» **Belirtilen Görev**: Dolandırıcılık suçuyla ilgili Yargıtay kararına göre Doğubayazıt 2. Asliye Ceza Mahkemesi sanıklara ne kadar hapis cezası vermiştir?

──────── Kaynak Belge

Yargıtay Kararı 11. Ceza Dairesi 2021/15919 E. 2023/3874 K. 11.05.2023 T.

YARGITAY KARARI
DAİRE : 11. Ceza Dairesi
ESAS NO : 2021/15919
KARAR NO : 2023/3874
KARAR TARİHİ : 11.05.2023

MAHKEMESİ :Asliye Ceza Mahkemesi
SUÇ : Dolandırıcılık
HÜKÜMLER : Mahkûmiyet

Sanıklar hakkında bozma üzerine kurulan hükümlerin; karar tarihi itibarıyla 6723 sayılı Kanun’un 33 üncü maddesiyle değişik 5320 sayılı Kanun’un 8 … maddesi gereği yürürlükte bulunan 1412 sayılı Ceza Muhakemeleri Usulü Kanunu’nun (1412 sayılı Kanun) 305 … maddesi gereği temyiz edilebilir oldukları, karar tarihinde yürürlükte bulunan 5271 sayılı Ceza Muhakemesi Kanunu’nun (5271 sayılı Kanun’un) 260 ıncı maddesinin birinci fıkrası gereği temyiz edenlerin hükümleri temyize hak ve yetkilerinin bulunduğu, 1412 sayılı Kanun’un 310 uncu maddesi gereği temyiz isteklerinin süresinde olduğu, aynı Kanun’un 317 nci maddesi gereği temyiz isteklerinin reddini gerektirir bir durumun bulunmadığı yapılan ön inceleme neticesinde tespit edilmekle gereği düşünüldü:

I. HUKUKÎ SÜREÇ
Yargıtay (Kapatılan) 15. Ceza Dairesinin 21.03.2017 tarihli ve 2017/979 Esas, 2017/7890 Karar sayılı bozma kararı üzerine yargılamada, Doğubayazıt 2. Asliye Ceza Mahkemesinin 27.04.2018 tarihli ve 2017/94 Esas, 2018/514 Karar sayılı kararı ile sanıklar hakkında dolandırıcılık suçundan, 5237 sayılı … Ceza Kanunu’nun (5237 sayılı Kanun) 37 nci maddesinin birinci fıkrası delâletiyle aynı Kanun’un 157 nci maddesinin birinci fıkrası, 62, 52 ve 53 üncü maddeleri uyarınca 2 yıl 1 ay hapis ve 8.320,00 TL adli para cezasıyla cezalandırılmalarına ve hak yoksunluklarına karar verilmiştir.

II. TEMYİZ SEBEPLERİ
1. Sanık …’in temyiz dilekçesinde herhangi bir temyiz sebebinin ileri sürülmediği anlaşılmıştır.
2. Sanık …’nın eşinin temyiz isteği; eksik inceleme sonucu delillerin takdirinde hataya düşülerek varsayım üzerine mahkûmiyet kararı verildiğine, mahkûmiyete yeterli delil bulunmadığına ilişkindir.

III. OLAY VE OLGULAR
1. Sanıklar hakkında, iştirak iradesi içerisinde hareket ederek tarihi altın bulduklarına ikna ettikleri katılanları aldatıp 20.000,00 TL haksız menfaat elde etmek suretiyle dolandırıcılık suçunu işledikleri iddiasıyla kamu davası açılmıştır.
2. Sanıklar aşamalarda yüklenen suçla alakalarının olmadığını, katılanları tanımadıklarını beyan etmişlerdir.

────────────────
──────── Ham Kayıtlar

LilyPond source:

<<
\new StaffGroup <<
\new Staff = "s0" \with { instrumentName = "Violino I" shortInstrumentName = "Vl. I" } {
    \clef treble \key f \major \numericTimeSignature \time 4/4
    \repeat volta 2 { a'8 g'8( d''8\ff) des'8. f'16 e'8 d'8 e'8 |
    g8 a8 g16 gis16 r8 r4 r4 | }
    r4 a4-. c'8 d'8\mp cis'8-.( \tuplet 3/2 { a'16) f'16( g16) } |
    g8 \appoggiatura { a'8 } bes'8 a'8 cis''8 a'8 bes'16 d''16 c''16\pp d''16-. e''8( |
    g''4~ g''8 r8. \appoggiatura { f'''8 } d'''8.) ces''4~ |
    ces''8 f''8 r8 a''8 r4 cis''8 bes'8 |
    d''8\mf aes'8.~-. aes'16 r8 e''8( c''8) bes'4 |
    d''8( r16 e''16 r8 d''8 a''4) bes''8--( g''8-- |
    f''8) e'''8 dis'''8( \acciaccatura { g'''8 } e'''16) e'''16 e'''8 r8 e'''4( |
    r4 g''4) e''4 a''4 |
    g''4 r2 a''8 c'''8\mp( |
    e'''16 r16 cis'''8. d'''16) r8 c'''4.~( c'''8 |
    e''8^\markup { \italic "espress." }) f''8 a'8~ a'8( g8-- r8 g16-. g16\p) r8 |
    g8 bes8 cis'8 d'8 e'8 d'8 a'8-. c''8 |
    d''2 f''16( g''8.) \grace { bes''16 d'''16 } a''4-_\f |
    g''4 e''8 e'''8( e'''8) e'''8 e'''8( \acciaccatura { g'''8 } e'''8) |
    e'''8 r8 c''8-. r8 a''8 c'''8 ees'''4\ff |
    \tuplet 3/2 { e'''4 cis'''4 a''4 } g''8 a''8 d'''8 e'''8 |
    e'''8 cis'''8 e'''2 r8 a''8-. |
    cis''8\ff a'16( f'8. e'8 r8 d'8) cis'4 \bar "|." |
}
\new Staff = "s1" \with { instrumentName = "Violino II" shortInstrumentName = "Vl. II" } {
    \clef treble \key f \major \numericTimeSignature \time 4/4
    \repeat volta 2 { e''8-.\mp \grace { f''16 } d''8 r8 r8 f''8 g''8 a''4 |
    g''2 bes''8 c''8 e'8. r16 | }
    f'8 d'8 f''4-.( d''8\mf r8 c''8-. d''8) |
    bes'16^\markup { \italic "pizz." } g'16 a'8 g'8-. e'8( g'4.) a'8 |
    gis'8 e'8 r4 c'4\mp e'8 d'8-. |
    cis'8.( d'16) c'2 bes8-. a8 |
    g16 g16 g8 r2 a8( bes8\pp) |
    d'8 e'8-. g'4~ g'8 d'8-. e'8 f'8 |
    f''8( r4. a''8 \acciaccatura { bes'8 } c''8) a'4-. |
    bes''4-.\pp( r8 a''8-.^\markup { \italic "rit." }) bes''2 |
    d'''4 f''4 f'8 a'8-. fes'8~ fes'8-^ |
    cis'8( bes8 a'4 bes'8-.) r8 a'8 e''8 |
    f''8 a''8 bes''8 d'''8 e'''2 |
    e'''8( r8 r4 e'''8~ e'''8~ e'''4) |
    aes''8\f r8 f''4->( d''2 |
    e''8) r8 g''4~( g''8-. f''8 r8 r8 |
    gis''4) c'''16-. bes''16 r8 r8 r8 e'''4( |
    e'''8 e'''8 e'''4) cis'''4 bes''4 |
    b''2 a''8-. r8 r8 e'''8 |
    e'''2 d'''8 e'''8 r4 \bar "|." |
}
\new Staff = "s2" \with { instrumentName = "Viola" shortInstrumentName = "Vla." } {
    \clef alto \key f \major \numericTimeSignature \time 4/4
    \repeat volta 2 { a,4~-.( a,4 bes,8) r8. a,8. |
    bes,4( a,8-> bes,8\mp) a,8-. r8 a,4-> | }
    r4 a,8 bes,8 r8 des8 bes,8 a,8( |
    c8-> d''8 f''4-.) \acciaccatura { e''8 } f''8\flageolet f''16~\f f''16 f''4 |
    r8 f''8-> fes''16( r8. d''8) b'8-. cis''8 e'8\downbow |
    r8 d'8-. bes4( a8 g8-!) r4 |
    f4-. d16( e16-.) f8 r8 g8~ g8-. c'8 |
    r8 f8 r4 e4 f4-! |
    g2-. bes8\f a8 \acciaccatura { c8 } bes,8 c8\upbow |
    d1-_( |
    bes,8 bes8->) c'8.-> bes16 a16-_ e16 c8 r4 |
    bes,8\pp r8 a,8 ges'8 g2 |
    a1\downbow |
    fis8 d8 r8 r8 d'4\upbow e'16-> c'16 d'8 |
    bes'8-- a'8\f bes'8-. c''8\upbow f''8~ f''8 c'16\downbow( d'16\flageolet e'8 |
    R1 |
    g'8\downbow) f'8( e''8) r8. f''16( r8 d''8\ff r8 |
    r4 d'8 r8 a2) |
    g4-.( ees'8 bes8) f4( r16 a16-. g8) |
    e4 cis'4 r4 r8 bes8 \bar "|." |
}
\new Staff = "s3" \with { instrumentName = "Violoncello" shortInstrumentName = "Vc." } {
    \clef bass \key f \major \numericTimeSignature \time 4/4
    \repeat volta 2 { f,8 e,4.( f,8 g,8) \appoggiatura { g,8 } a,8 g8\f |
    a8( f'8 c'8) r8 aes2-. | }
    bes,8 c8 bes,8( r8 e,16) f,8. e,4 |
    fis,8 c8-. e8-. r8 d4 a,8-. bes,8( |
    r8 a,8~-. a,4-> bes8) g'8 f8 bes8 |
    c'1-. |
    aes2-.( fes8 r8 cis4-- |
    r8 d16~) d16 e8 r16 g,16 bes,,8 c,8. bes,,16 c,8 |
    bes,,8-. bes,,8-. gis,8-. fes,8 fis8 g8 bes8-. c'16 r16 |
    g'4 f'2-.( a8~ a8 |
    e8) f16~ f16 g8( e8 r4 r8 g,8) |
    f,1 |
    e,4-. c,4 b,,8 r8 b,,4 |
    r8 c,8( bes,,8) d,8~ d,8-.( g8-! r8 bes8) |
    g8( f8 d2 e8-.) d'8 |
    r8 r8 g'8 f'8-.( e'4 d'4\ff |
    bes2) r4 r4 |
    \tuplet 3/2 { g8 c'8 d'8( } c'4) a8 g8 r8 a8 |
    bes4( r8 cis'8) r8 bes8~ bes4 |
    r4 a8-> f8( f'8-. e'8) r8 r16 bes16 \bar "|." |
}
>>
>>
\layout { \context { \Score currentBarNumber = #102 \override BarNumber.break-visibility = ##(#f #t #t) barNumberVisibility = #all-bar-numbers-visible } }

────────────────

» **Alıştırma Cevabı**: 2 yıl 1 ay hapis cezası.